Sure, but it may also be a comparison between grandma's apple pie and the apple pie from the supermarket. If you never looked at the ingredient list of the latter, you're bound to be surprised at what you're getting. If grandma hand picked her apples from the back yard, you may be unhappy to learn about the pesticides used for commercially grown apples.

> You have to rely on something in life, just like in an office building you can't realistically check the structure inside-out, or if you can, how can you make sure that the individual components are actually of the material they say they are?

In that case, there are building codes as well as checks to ensure they are followed. While it is possible for someone to ignore those codes, there is also a cost for doing so if you are caught. For the most part, the software industry doesn't have building codes. If something fails, software licenses are generally written to avoid accountability. About the only constraint is the negative response of the market, but even that can be managed to some degree.

If your standard is that third party code must be audited, you'll have quite a small selection of software to use. It's mostly all running on faith and reputation and counting on good intentions. (Like society generally!)
The specific issue described is a recent development. I'm a former Mozillian, and this is surprising to hear. In the pre-Rust days, this NPM-style fractal-of-dependencies approach wasn't a thing in Gecko/Firefox, and anyone naively insisting that this is just how things work in software development (and purportedly have to work) was someone who demonstrably didn't know what they were talking about. Looks like we've lost some of the "demonstrably" part.
I wasn't talking about Firefox specifically, I could have made that more explicit... But it's good to hear that Mozilla has good culture for this. If there is something you can say or link to about systematic third party code auditing at Mozilla, eg are results public, it would be interesting to hear. Or about how many vulnerabilities are discovered in code audits vs post-shipping security testing like fuzzing and other pentesting-y activities.

(Of course good control of versions is still a worthy goal for many situations even if you don't do this)

It's quite likely that this is an accurate desctiption of much development generally, and that Mozilla are simply more transparent about the situation than most vendors.

Though Google's deep pockets for security work do likely convey advantage.

It’s the current state of development as a whole. I assume most browsers and operating systems do this.
That is not the case.

In fact, Firefox itself did not do this until recent years.

It is true that modern JS development often works that way (as does Rust and some others), but it is not the norm in all ecosystems, and definitely wasn't in browsers.

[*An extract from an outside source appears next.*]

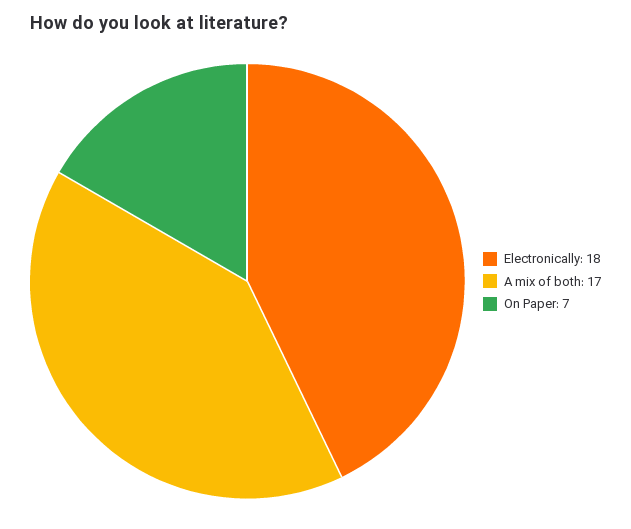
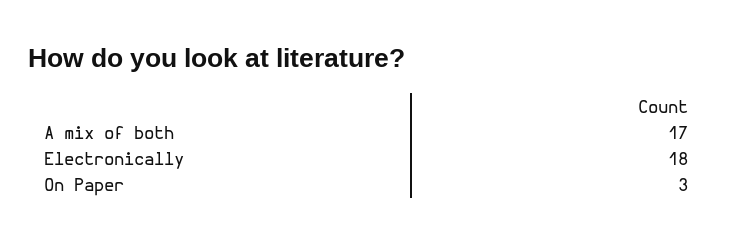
On Paper: 7 -> 3

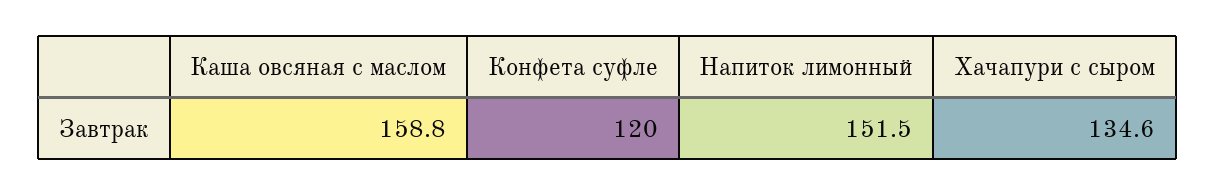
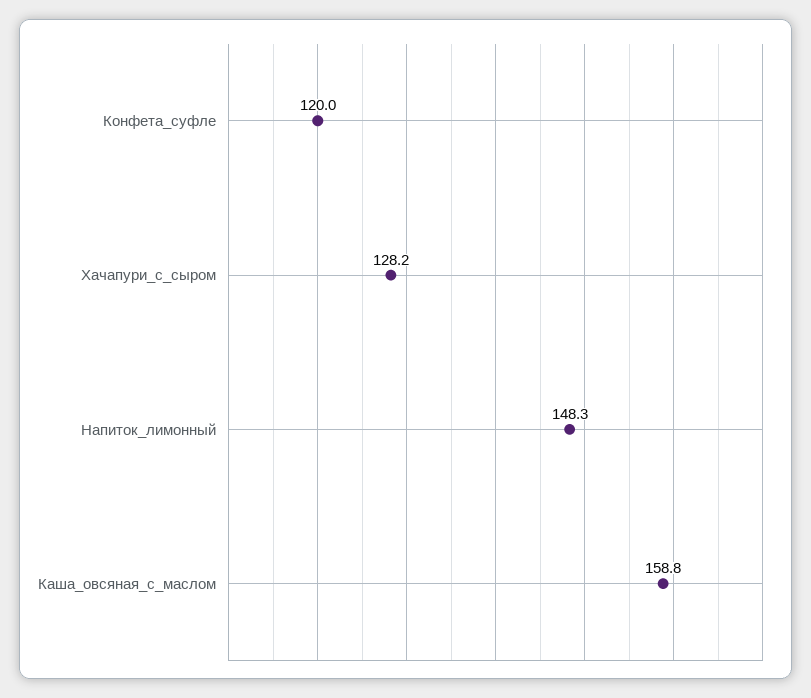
Напиток лимонный: 151.5 -> 148.3
Хачапури с сыром: 134.6 -> 128.2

I very much doubt that Firefox and most other internal software didn't do this until recent years though usually in a more ad-hoc manner, i.e. "oh look, that code does what I want ... but eh .. how can I add that as dependency, far too much work, let's copy it into our tree", which gives you all the downsides of the current state without any of the upsides.
I can tell you as a former Firefox developer that that was not the case. Yes, Firefox has some dependencies copied into the tree, but deciding to do it, and the process afterwards (including updating), were very careful and slow.

Of course there may have been exceptions I am not aware of, and developers are humans that can make mistakes, but that is the overall culture I experienced. It is fundamentally different to the JS/Rust/etc. ecosystem models.

> Wow. This makes me feel like I have to stop using Firefox.

I already had that urge in a powerful way after the last ESR update filled my browser with seemingly impossible to remove Bing and Google search hooks, among other obnoxious commercial b.s. I specifically use Firefox to not have shoved in my face at the browser internals level.

I'd probably be using Epiphany/GNOME Web full-time if it provided a noscript analog.